Produce all the records again exactly as they stand.

....................

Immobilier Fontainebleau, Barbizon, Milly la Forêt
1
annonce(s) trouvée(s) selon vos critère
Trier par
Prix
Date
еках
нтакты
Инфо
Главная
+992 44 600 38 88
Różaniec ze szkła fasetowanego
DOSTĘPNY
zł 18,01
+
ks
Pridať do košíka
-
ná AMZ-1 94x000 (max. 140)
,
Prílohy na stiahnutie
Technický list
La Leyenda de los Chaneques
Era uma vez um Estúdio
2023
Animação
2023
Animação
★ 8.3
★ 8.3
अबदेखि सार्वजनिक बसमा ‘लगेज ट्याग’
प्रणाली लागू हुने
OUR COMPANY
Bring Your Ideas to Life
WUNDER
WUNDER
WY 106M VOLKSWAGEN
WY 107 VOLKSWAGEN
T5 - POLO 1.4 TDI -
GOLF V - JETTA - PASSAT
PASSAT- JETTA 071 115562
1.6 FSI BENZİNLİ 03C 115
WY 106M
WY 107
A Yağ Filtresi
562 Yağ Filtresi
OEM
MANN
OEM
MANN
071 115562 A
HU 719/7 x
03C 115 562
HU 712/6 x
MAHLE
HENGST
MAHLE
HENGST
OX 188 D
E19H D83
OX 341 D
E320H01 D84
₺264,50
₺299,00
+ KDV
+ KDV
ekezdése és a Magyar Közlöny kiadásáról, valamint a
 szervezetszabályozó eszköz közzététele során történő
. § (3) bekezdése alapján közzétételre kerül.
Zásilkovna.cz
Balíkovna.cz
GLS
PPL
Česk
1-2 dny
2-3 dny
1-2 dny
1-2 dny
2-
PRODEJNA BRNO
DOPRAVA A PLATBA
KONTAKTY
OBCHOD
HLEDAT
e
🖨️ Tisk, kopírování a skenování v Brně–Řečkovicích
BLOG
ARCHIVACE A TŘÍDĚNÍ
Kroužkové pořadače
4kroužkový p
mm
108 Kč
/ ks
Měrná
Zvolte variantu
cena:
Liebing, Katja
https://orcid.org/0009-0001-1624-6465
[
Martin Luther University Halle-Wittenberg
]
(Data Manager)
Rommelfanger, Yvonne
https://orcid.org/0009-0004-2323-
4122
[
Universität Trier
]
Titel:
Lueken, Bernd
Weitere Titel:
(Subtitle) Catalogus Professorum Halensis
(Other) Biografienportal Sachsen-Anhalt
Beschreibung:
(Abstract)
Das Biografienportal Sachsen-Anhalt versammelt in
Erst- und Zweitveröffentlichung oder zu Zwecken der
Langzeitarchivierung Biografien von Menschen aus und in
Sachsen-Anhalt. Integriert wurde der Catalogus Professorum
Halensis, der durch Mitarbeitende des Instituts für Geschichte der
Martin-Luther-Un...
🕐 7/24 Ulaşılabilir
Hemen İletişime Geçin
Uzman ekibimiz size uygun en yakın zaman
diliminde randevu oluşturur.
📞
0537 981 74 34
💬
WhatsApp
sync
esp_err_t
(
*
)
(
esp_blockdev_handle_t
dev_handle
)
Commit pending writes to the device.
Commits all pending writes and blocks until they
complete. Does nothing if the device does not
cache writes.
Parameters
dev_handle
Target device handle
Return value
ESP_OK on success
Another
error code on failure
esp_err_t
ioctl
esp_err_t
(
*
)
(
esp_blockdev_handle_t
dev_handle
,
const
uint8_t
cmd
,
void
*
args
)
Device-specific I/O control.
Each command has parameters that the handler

....................

Solution to the problem
Immobilier Fontainebleau, Barbizon, Milly la Forêt
1
annonce(s) trouvée(s) selon vos critère
Trier par
Prix
Date
еках
нтакты
Инфо
Главная
+992 44 600 38 88
Różaniec ze szkła fasetowanego
DOSTĘPNY
zł 18,01
+
ks
Pridať do košíka
-
ná AMZ-1 94x000 (max. 140)
,
Prílohy na stiahnutie
Technický list
La Leyenda de los Chaneques
Era uma vez um Estúdio
2023
Animação
2023
Animação
★ 8.3
★ 8.3
अबदेखि सार्वजनिक बसमा ‘लगेज ट्याग’
प्रणाली लागू हुने
OUR COMPANY
Bring Your Ideas to Life
WUNDER
WUNDER
WY 106M VOLKSWAGEN
WY 107 VOLKSWAGEN
T5 - POLO 1.4 TDI -
GOLF V - JETTA - PASSAT
PASSAT- JETTA 071 115562
1.6 FSI BENZİNLİ 03C 115
WY 106M
WY 107
A Yağ Filtresi
562 Yağ Filtresi
OEM
MANN
OEM
MANN
071 115562 A
HU 719/7 x
03C 115 562
HU 712/6 x
MAHLE
HENGST
MAHLE
HENGST
OX 188 D
E19H D83
OX 341 D
E320H01 D84
₺264,50
₺299,00
+ KDV
+ KDV
ekezdése és a Magyar Közlöny kiadásáról, valamint a
 szervezetszabályozó eszköz közzététele során történő
. § (3) bekezdése alapján közzétételre kerül.
Zásilkovna.cz
Balíkovna.cz
GLS
PPL
Česk
1-2 dny
2-3 dny
1-2 dny
1-2 dny
2-
PRODEJNA BRNO
DOPRAVA A PLATBA
KONTAKTY
OBCHOD
HLEDAT
e
🖨️ Tisk, kopírování a skenování v Brně–Řečkovicích
BLOG
ARCHIVACE A TŘÍDĚNÍ
Kroužkové pořadače
4kroužkový p
mm
108 Kč
/ ks
Měrná
Zvolte variantu
cena:
Liebing, Katja
https://orcid.org/0009-0001-1624-6465
[
Martin Luther University Halle-Wittenberg
]
(Data Manager)
Rommelfanger, Yvonne
https://orcid.org/0009-0004-2323-
4122
[
Universität Trier
]
Titel:
Lueken, Bernd
Weitere Titel:
(Subtitle) Catalogus Professorum Halensis
(Other) Biografienportal Sachsen-Anhalt
Beschreibung:
(Abstract)
Das Biografienportal Sachsen-Anhalt versammelt in
Erst- und Zweitveröffentlichung oder zu Zwecken der
Langzeitarchivierung Biografien von Menschen aus und in
Sachsen-Anhalt. Integriert wurde der Catalogus Professorum
Halensis, der durch Mitarbeitende des Instituts für Geschichte der
Martin-Luther-Un...
🕐 7/24 Ulaşılabilir
Hemen İletişime Geçin
Uzman ekibimiz size uygun en yakın zaman
diliminde randevu oluşturur.
📞
0537 981 74 34
💬
WhatsApp
sync
esp_err_t
(
*
)
(
esp_blockdev_handle_t
dev_handle
)
Commit pending writes to the device.
Commits all pending writes and blocks until they
complete. Does nothing if the device does not
cache writes.
Parameters
dev_handle
Target device handle
Return value
ESP_OK on success
Another
error code on failure
esp_err_t
ioctl
esp_err_t
(
*
)
(
esp_blockdev_handle_t
dev_handle
,
const
uint8_t
cmd
,
void
*
args
)
Device-specific I/O control.
Each command has parameters that the handler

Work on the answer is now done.